Toni Halter ist Seelsorger in der Epi Klinik und in der Pfarrei Erlöser Zürich. Mich hat interessiert wie Menschen mit Beeinträchtigung in Isolation und ohne Besuch von ihren Angehörigen diese Zeit überstanden haben. Vor diesem Hintergrund erscheint mir die Arbeit von Seelsorgern, PflegerInnen, Sozialpädagogen sehr wertvoll und wichtig. Auch wenn die Krise vorüber ist, sollte man nicht vergessen welche Leistung diese Menschen täglich erbringen.
Hatten die Menschen in der EPI mehr Angst als wir, die nicht in einer solchen Institution leben und arbeiten?
Nein, die Menschen hatten nicht mehr Angst. Allerdings bereitete ihnen teilweise die Isolation, das «Gefangensein» grosse Mühe. Sie durften nirgends hin. Es war kein Besuch der Familie möglich. Viele von ihnen sind Hochrisiko Patienten. Sie waren den ganzen Tag in ihrer Wohngruppe und sie konnten da ihrer Arbeit nachgehen.

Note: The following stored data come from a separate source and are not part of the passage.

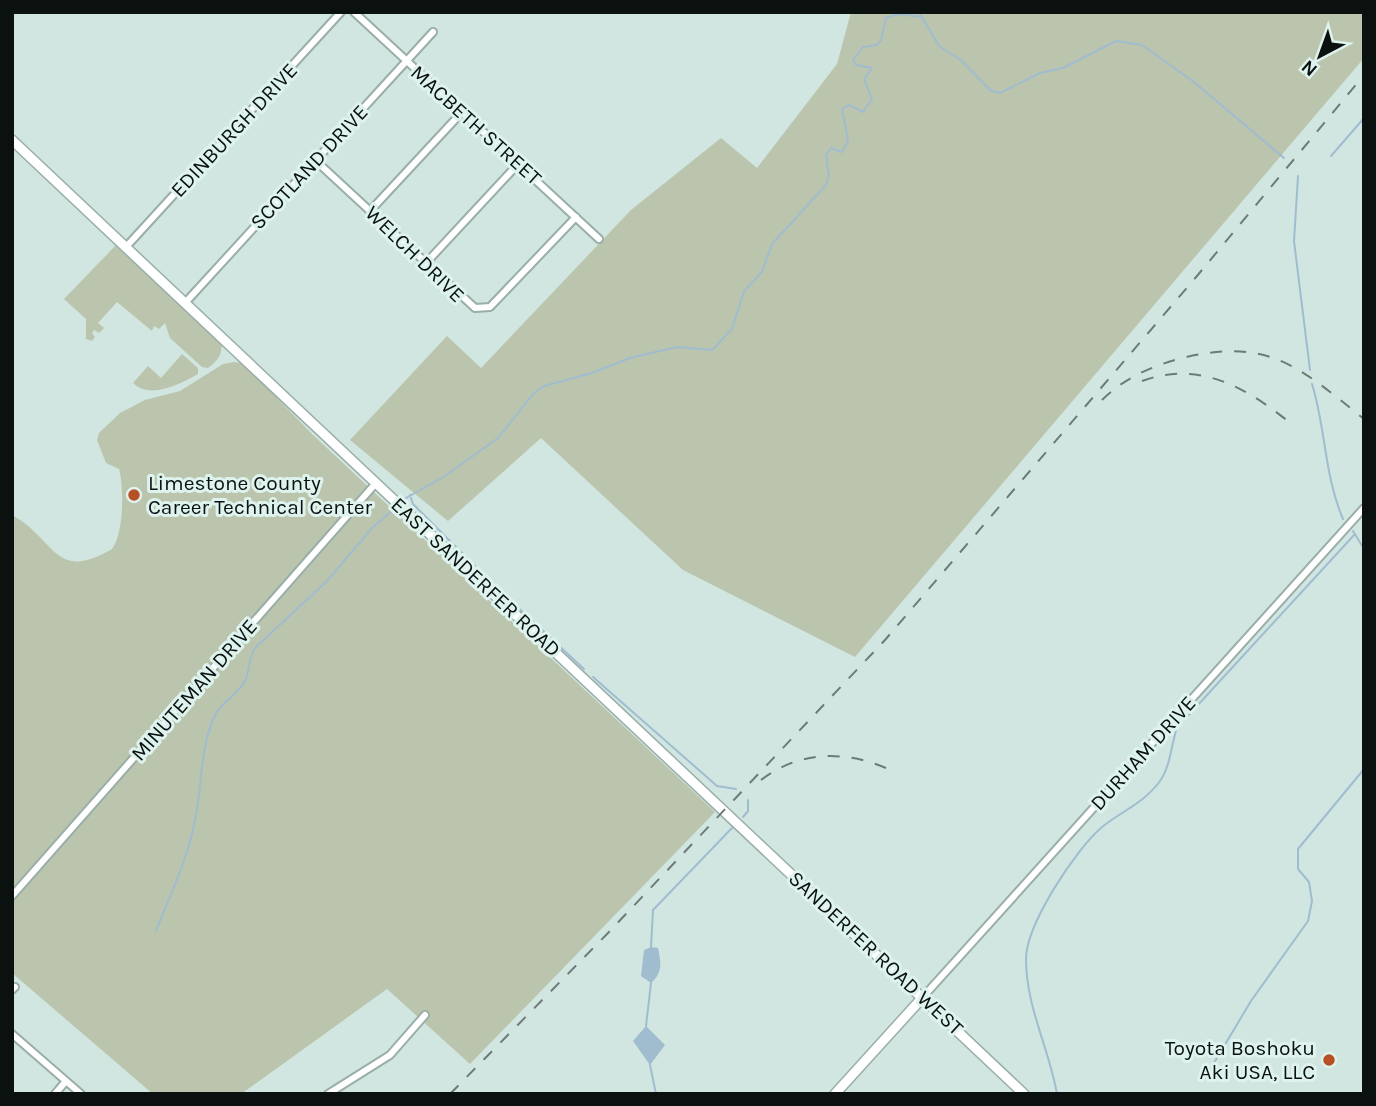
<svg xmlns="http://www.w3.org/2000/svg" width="1376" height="1106" font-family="Karla,sans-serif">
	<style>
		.green { fill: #bbc4ac }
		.water { fill: #a0bdd0 }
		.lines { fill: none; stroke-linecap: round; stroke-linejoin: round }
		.stream { stroke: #a0bdd0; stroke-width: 2 }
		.street-casing { stroke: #9aaea9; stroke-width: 10 }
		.secondary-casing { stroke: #9aaea9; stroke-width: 12 }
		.street { stroke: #fff; stroke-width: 6 }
		.secondary { stroke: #fff; stroke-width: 9 }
		.rail { stroke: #6d7b78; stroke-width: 2; stroke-dasharray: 12 12; stroke-linecap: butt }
		.poi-dot { fill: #b75025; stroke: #def3ee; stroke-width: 2.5 }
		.labels { text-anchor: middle; stroke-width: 6; stroke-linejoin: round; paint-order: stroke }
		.street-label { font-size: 21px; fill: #0a110f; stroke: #def3ee }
		.poi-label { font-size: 21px; fill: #0a110f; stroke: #def3ee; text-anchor: start }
	</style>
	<rect width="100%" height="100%" fill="#d1e6e1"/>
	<path class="green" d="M851,12h513v46l-509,599 -172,-87 -142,-132 -93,83 -98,-81 97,-104 34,32 150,-158 90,-72 36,30 80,-104z
		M118,243l104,99c0,14 -4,18 -14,26l-6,-1 -32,-29 -5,-15 -6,6 -5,-3 -2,5 -35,-29 -19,21 6,5 -5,5 -5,-3 -2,3 3,4 -3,4 -6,-2v-20l-22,-20z
		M182,354l16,14v6c-18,10 -48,26 -65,9l15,-17 13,12z
		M234,362l9,1 69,71 403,378 -245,252 -83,-75 -146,105h-88l-141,-121v-458c44,24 42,68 100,34 12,-15 12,-63 7,-80l-13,-6 -9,-23 2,-7 21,-20 25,-13 35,-9 43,-27z"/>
	<path class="water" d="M651,947l7,1c3,15 5,24 -7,35l-10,-7 3,-26z
		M646,1026l19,19 -15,20 -17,-24z"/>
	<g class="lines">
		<path class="stream" d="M919,12l20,34 22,14 29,30 10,3 40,-20 23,-5 53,-27 26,4 52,37 90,76
			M1331,156l33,-38
			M1298,176l-4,65 16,129
			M1312,384c14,45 12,91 31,135
			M410,495l3,9 76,76
			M406,498l39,-22 53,-38 35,-44 11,-8 48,-13 38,-15 47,-11 35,3 20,-21 12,-38 18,-19 10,-28 54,-59 3,-9 -3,-21 5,-7 11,4 6,-12 -6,-31 7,-4 14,7 9,-13 -8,-20 8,-11 -16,-3 -3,-5 10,-13 14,-2 4,-5 5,-22 12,-4 24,3
			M1353,531l11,18
			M498,589l86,80
			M593,677l124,109 19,3
			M1185,719l170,-185
			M743,817l5,-6v-11
			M156,931c14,-36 32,-72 39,-111 7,-32 5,-70 18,-100 6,-18 26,-25 33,-41 4,-11 2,-20 9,-31l72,-67 45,-53 23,-20
			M651,947l2,-37 79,-82
			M646,1026l5,-43
			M650,1065l6,29
			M1205,1078l46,-77 57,-80 4,-20 -3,-19 -11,-13v-20l66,-80
			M1057,1094c-8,-46 -31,-87 -31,-135 0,-34 49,-109 76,-132 20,-16 42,-24 58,-46 10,-14 11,-34 16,-50"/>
		<g class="street-casing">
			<path id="street" d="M354,12l245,227
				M316,161l159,147 15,-1 86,-90
				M370,211l93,-100
				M126,247l215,-235
				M426,263l93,-100
				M185,303l248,-271
				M12,896l364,-413
				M12,990l3,-3
				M923,997l441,-489
				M12,1034l69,60
				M55,1094l11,-13
				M328,1094l62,-39 35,-40"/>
		</g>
		<g class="secondary-casing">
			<path id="secondary" d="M12,140l1012,954
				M835,1094l88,-97"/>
		</g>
		<use href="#street" class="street"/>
		<use href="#secondary" class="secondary"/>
		<path class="rail" d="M1142,381c59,-22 108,9 152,45
			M1102,400c22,-22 50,-34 80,-42 87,-21 117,9 182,61
			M761,780c38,-29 82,-30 125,-12
			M450,1094l158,-161 277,-293 312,-364 167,-201"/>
	</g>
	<g class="poi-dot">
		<circle cx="134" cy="495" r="7"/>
		<circle cx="1329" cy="1060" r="7"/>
	</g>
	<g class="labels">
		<g class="street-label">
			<text transform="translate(476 125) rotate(42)" y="7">MACBETH STREET</text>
			<text transform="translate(234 130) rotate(-47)" y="7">EDINBURGH DRIVE</text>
			<text transform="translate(309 167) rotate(-47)" y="7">SCOTLAND DRIVE</text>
			<text transform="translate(415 254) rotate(44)" y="7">WELCH DRIVE</text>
			<text transform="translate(476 577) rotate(43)" y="7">EAST SANDERFER ROAD</text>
			<text transform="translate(194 690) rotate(-49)" y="7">MINUTEMAN DRIVE</text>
			<text transform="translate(1143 753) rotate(-48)" y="7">DURHAM DRIVE</text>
			<text transform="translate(876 953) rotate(43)" y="7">SANDERFER ROAD WEST</text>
		</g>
		<g class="poi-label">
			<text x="148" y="490">Limestone County<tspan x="148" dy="24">Career Technical Center</tspan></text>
			<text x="1315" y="1055" text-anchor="end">Toyota Boshoku<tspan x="1315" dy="24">Aki USA, LLC</tspan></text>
		</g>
	</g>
	<rect width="1376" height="1106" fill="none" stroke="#0a110f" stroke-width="28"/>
	<g transform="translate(1320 56) rotate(221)" stroke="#def3ee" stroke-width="5" paint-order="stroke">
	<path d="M0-5L12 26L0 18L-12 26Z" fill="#0a110f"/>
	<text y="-10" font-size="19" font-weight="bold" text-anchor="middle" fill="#0a110f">N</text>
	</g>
</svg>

Was hat dies mit den Menschen gemacht?
Das war spannend zu beobachten. Die einen wurden eher aggressiv, aber andere waren mit der Situation gar nicht unglücklich. Im Gegenteil, sie fanden es ganz schön. «Ist doch ganz nett hier in meiner Wohngruppe».» Fast schade, kehrt nun der normale Alltag zurück.» hiess es von einer Bewohnerin. Der Besuch der Familie hat aber am meisten gefehlt und auch der Gottesdienst am Sonntag wurde schmerzlich vermisst. «Wieso dürfen wir nun nicht zum Gottesdienst?» kam als Frage. Dies zu beantworten war schwierig.
Was war der beste Weg die Menschen als Seelsorger in der EPI zu begleiten?

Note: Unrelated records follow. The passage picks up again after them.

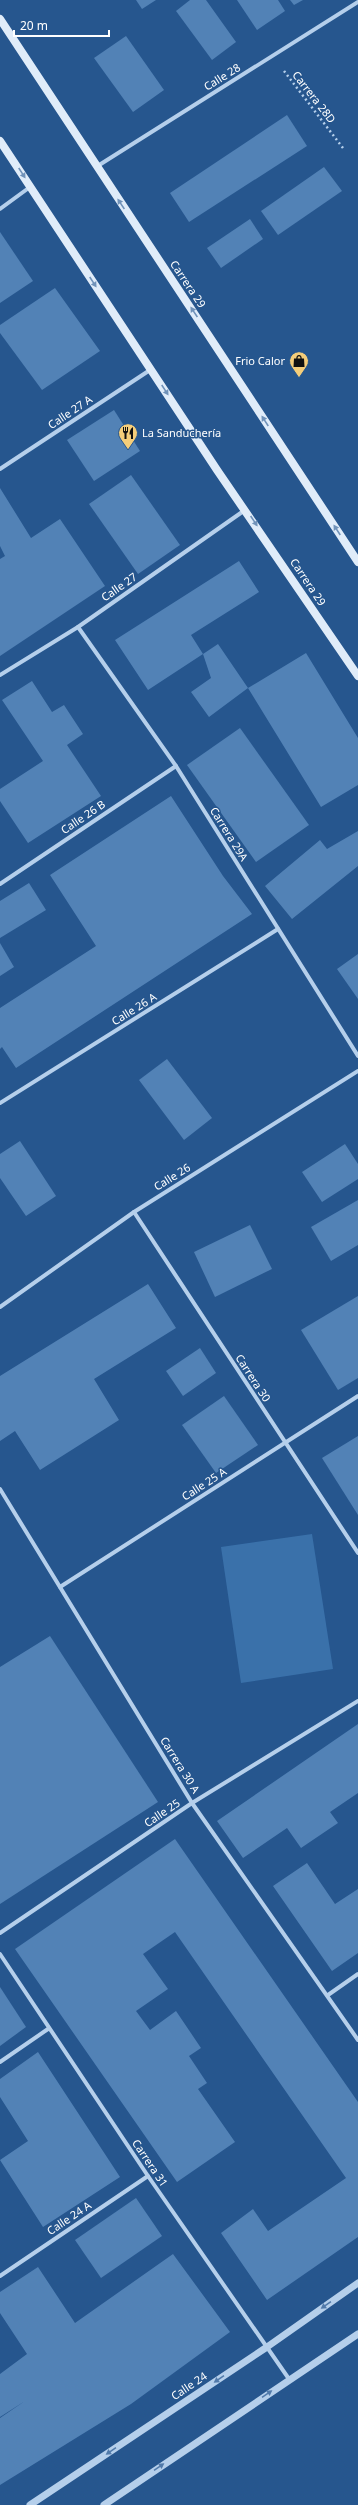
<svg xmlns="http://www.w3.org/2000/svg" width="358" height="2505" font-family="'Noto Sans',sans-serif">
<rect width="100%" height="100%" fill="#26568e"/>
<!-- green -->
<path fill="#3a71aa" d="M312,1534L333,1669L241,1683L221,1547Z"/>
<!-- building -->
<g fill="#5282b6">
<path d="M136,0H156L142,9Z"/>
<path d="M190,0H206L236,42L212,60L176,11Z"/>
<path d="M237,0H278L285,11L257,30Z"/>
<path d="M290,0H303L294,5Z"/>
<path d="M126,36L164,90L133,112L94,58Z"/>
<path d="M287,115L307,146L189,222L170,193Z"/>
<path d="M324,167L342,191L278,235L261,211Z"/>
<path d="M250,219L263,239L221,268L207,248Z"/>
<path d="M0,232L33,281L0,303Z"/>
<path d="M55,288L100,351L42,390L0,333V325Z"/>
<path d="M114,410L140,451L94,481L67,440Z"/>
<path d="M131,475L180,545L138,574L89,504Z"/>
<path d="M0,488L31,538L60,519L105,586L0,656V559L5,556L0,546Z"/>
<path d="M239,561L259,592L191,635L203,654L218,644L248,688L306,653L358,738V785L321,807L248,688L209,717L191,692L211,678L203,654L148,690L115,640Z"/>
<path d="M32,681L52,712L64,705L83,734L67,745L101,796L28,843L0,801V789L43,761L2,700Z"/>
<path d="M240,728L309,825L256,862L187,765Z"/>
<path d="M171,796L223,876L252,914L16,1068L2,1047L0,1049V1008L96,946L50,875Z"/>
<path d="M358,831V866L292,919L265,886L320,840L327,849Z"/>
<path d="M29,883L46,910L0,938V901Z"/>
<path d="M0,943L14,967L0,976Z"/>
<path d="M358,954V999L337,969Z"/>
<path d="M167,1059L212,1118L184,1140L139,1080Z"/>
<path d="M20,1141L56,1196L26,1216L0,1178V1154Z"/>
<path d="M345,1144L358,1164V1179L322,1202L302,1172Z"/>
<path d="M358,1200V1245L331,1261L311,1227Z"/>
<path d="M250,1225L272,1269L215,1297L194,1252Z"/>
<path d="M148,1284L176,1328L94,1379L119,1420L40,1470L15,1431L0,1441V1376Z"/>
<path d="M358,1296V1378L338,1390L301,1330Z"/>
<path d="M200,1348L216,1373L183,1396L166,1371Z"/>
<path d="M224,1396L258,1445L216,1473L182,1425Z"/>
<path d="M358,1436V1515L322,1458Z"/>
<path d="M50,1636L158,1802L0,1904V1667Z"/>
<path d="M358,1724V1793L330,1812L338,1823L301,1848L287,1828L243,1858L217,1821Z"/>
<path d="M175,1839L358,2102V2237L267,2300L221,2233L253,2209L268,2231L346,2178L175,1932L143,1954L168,1989L136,2011L150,2030L176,2011L201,2048L189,2056L207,2083L198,2089L235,2142L177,2182L15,1949Z"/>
<path d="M307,1863L335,1904L358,1889V1953L332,1971L273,1886Z"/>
<path d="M0,1987L26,2027L0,2046Z"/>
<path d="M38,2052L120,2177L43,2227L0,2160L28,2141L0,2097V2079Z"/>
<path d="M136,2198L162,2236L101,2278L75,2240Z"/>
<path d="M173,2254L230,2332L131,2404L0,2485V2418L25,2401L0,2417V2374L27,2354L0,2313V2292L38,2267L75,2323Z"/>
</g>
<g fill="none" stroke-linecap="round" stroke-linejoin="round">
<!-- path -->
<path stroke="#b5cfeb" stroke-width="2.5" stroke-dasharray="2 3" stroke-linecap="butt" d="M284,71L343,148"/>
<!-- minor -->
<g stroke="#b5cfeb" stroke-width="4">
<path d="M96,167L358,2"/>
<path d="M0,209L30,187"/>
<path d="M0,469L150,370"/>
<path d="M78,627L176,766L358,1056"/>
<path d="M0,675L78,627L245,510"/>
<path d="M0,884L176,766"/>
<path d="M0,1103L278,929"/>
<path d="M134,1212L358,1553"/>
<path d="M0,1307L134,1212L358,1071"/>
<path d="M0,1489L192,1803L358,2040"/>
<path d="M60,1587L358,1396"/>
<path d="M0,1933L192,1803L358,1701"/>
<path d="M0,1954L148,2176L289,2379"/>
<path d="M328,1995L358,1974"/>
<path d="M0,2062L48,2029"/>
<path d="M0,2276L148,2176"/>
</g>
<!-- tertiary -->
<g stroke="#b5cfeb" stroke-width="7">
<path d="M30,2505L267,2347L358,2283"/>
<path d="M104,2505L358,2334"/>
</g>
<!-- secondary -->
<g stroke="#e0ecf9" stroke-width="8">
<path d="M0,19L358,562"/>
<path d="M0,141L217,470L358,676"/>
</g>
</g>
<!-- one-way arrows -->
<defs><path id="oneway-solid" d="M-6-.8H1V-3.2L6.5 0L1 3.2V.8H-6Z"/></defs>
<g fill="#7092b9">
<use href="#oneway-solid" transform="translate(22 173) rotate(57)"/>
<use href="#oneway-solid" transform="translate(121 204) rotate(-124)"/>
<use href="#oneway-solid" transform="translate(93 282) rotate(57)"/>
<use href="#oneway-solid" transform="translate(194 312) rotate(-124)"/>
<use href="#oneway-solid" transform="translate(165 390) rotate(57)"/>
<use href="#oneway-solid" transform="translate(265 421) rotate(-123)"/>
<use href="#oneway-solid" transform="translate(254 521) rotate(56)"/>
<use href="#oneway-solid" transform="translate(337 530) rotate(-123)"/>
</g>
<g fill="#517aaa">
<use href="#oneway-solid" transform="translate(326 2305) rotate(145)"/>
<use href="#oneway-solid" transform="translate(219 2379) rotate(146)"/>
<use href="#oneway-solid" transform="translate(267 2394) rotate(-34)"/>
<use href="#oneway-solid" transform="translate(111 2451) rotate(146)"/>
<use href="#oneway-solid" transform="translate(159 2467) rotate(-34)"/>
</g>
<!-- icons -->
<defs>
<g id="shop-pin" transform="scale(1)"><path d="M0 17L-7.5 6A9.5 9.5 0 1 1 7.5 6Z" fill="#f4cd7a" stroke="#26568e"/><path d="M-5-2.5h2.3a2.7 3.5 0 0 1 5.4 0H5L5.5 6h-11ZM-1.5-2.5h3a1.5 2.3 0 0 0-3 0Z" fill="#111"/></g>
<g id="restaurant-pin" transform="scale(1)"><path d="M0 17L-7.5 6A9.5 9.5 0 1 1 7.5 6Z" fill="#f4cd7a" stroke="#26568e"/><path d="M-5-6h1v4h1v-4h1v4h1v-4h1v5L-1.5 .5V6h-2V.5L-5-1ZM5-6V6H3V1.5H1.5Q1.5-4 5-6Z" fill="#111"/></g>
</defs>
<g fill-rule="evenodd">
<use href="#shop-pin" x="299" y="361"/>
<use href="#restaurant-pin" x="128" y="433"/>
</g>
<g text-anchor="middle" stroke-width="3" stroke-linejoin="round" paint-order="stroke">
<!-- street labels -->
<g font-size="11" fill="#fff" stroke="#26568e">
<text transform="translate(222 77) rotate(-32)" y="4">Calle 28</text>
<text transform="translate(314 97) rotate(52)" y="4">Carrera 28D</text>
<text transform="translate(188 284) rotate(56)" y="4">Carrera 29</text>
<text transform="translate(70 412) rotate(-34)" y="4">Calle 27 A</text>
<text transform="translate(308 582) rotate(56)" y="4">Carrera 29</text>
<text transform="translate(119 587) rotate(-35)" y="4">Calle 27</text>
<text transform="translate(83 817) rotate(-34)" y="4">Calle 26 B</text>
<text transform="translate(229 834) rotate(58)" y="4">Carrera 29A</text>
<text transform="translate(134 1009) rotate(-32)" y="4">Calle 26 A</text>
<text transform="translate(172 1177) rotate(-32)" y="4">Calle 26</text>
<text transform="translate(253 1378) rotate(57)" y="4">Carrera 30</text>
<text transform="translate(204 1484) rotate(-33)" y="4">Calle 25 A</text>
<text transform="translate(180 1765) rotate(58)" y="4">Carrera 30 A</text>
<text transform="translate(162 1813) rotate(-34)" y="4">Calle 25</text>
<text transform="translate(150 2163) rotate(56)" y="4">Carrera 31</text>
<text transform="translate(69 2218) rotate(-34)" y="4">Calle 24 A</text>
<text transform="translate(189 2386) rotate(-34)" y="4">Calle 24</text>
</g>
<!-- poi labels -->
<g font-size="11" fill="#fff" stroke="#26568e" text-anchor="end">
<text x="285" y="365">Frio Calor</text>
<text x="142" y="437" text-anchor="start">La Sanduchería</text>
</g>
</g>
<!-- scale -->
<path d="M14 30v6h95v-6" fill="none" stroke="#ffffff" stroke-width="2"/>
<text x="20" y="30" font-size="12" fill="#ffffff" stroke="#26568e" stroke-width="3" paint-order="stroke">20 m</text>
</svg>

Zeit mit ihnen zu verbringen war ganz wichtig. Ein Teil meiner Arbeit ist ja durch das Verbot der Gottesdienste weggefallen.
So war ich mehr in den Wohngruppen unterwegs und konnte da Menschen, die während dieser Zeit in ein Loch gefallen sind, unterstützen. Die Mitarbeiter waren dafür sehr dankbar. So konnten wir auch sie in dieser Zeit ein wenig entlasten.
Was waren die grössten Herausforderungen in dieser Zeit?
Wenn beispielsweise schwierige Entscheidungen anstanden, was die Behandlung von Patienten in der Klinik Lengg betrifft, mussten wir Wege finden, dass dies mit einer Vertrauensperson auch persönlich besprochen werden durfte. Es konnte aber immer eine Lösung gefunden werden.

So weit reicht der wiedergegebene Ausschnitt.